With insurance penetration in Nigeria, still less than one percent despite the country’s population over 180 million, underscores the huge untapped potential and why many foreign investors including those from Europe and America are seeking to have footing in the local market.
The National Insurance Commission (NAICOM) said insurance industry needs a strong collaboration towards reducing insurance especially in the areas of natural catastrophes; Cyber crimes/risks; healthcare; pensions and emerging risks. Pius Agboola, director inspectorate, NAICOM, who said this at the Risk Frontiers West Africa 2018 in Lagos, identified some areas where there are still gaps to be filed by insurers. These areas, according to him, include natural catastrophes; Cyber crimes/risks; healthcare; pensions and emerging risks.

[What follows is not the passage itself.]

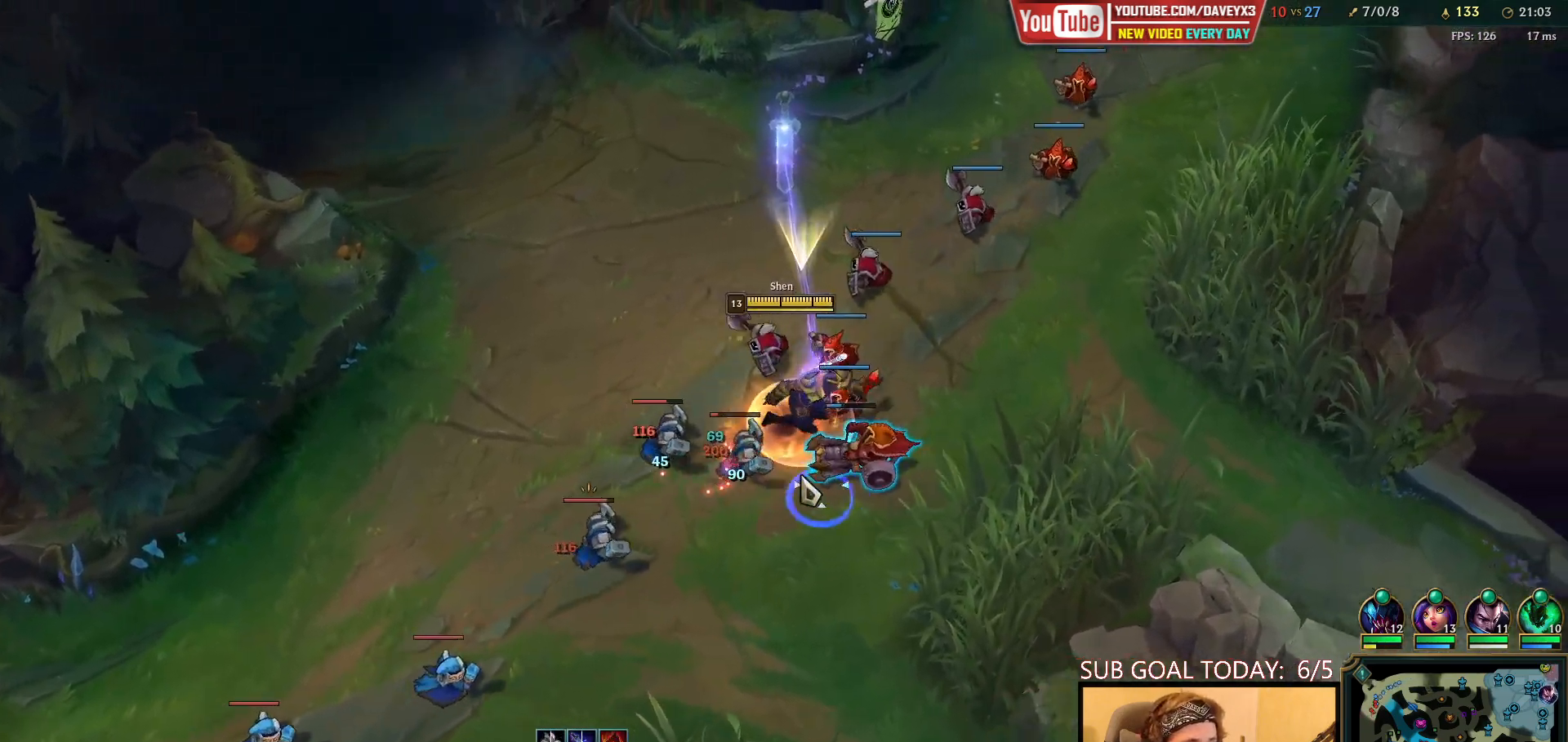
{"keys": ["q", "space"], "mouse": ["right"], "events": [[17, "mouse_right", "up"], [50, "mouse_left", "up"], [133, "mouse_left", "down"], [233, "mouse_left", "up"], [467, "q", "down"], [500, "mouse_right", "down"]]}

He said that the NAICOM has taken steps to bridge these gaps through the introduction of microinsurance; Takaful insurance licenses; Bancassurance partnership with conventional banks while with microfinance banks is in progress; partnership with relevant agencies and state governments on compulsory insurances implementation is in progress.

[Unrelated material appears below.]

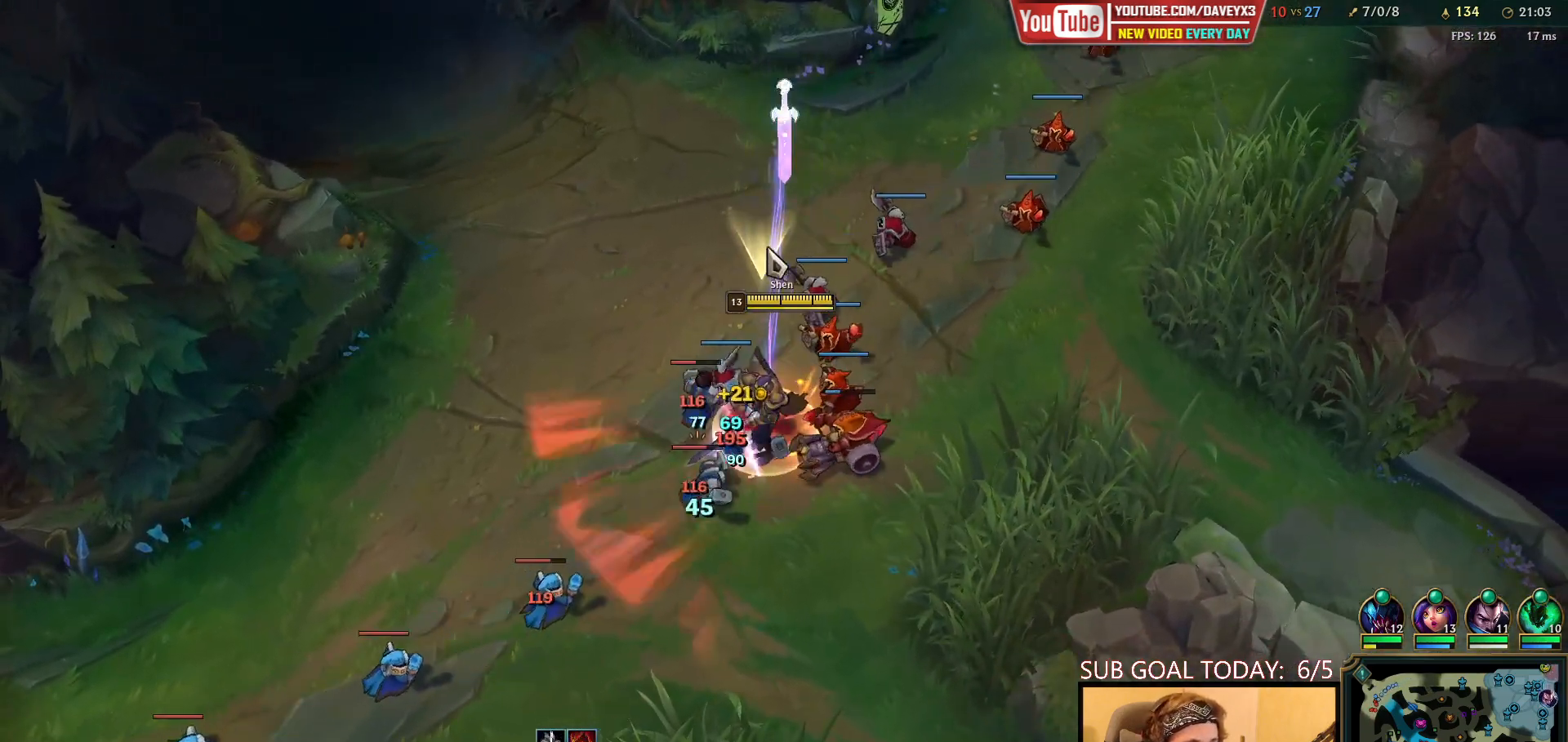
{"keys": ["space"], "mouse": [], "events": [[117, "mouse_right", "up"], [117, "q", "up"], [200, "mouse_right", "down"], [317, "mouse_right", "up"], [400, "mouse_left", "down"], [467, "mouse_left", "up"]]}
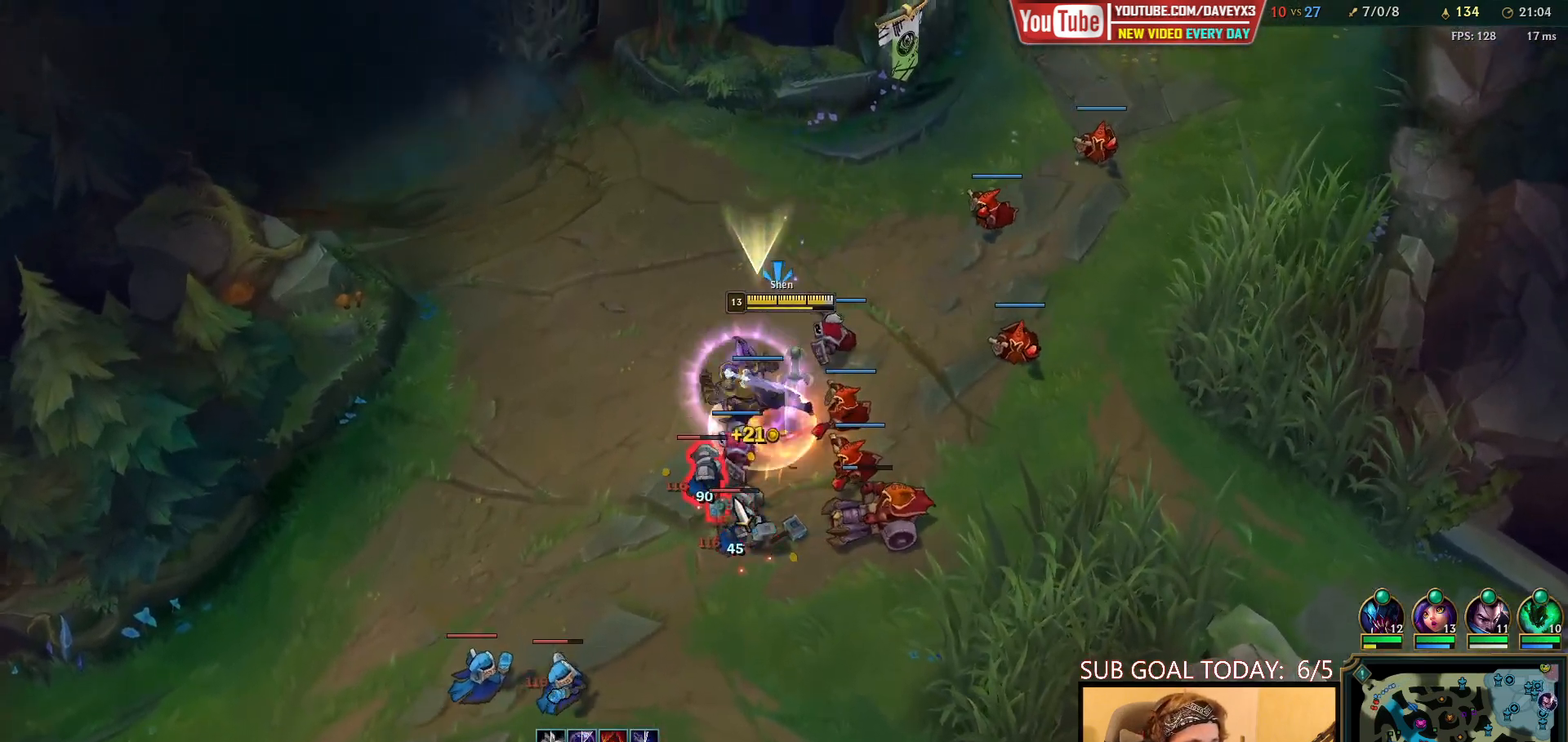
{"keys": ["space"], "mouse": [], "events": [[67, "mouse_right", "down"], [150, "mouse_right", "up"]]}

Other steps, according to him, are distribution channels which are being expanded; coordination with relevant government agencies for effective insurance of government assets and partnership with relevant government agency (NIRSAL) on agriculture index insurance.
He said the commission has engendered partnership with the operators on awareness creation through the medium of Insurers’ Committee; partnered foreign development agencies for sponsorship and reinforced its zonal/branch offices on insurance education at their domain.
Agboola stated that the regulator is also encouraging specialization; strengthening insurer’s capacity; improving insurance penetration; attracting foreign investment and encouraging healthy competitions.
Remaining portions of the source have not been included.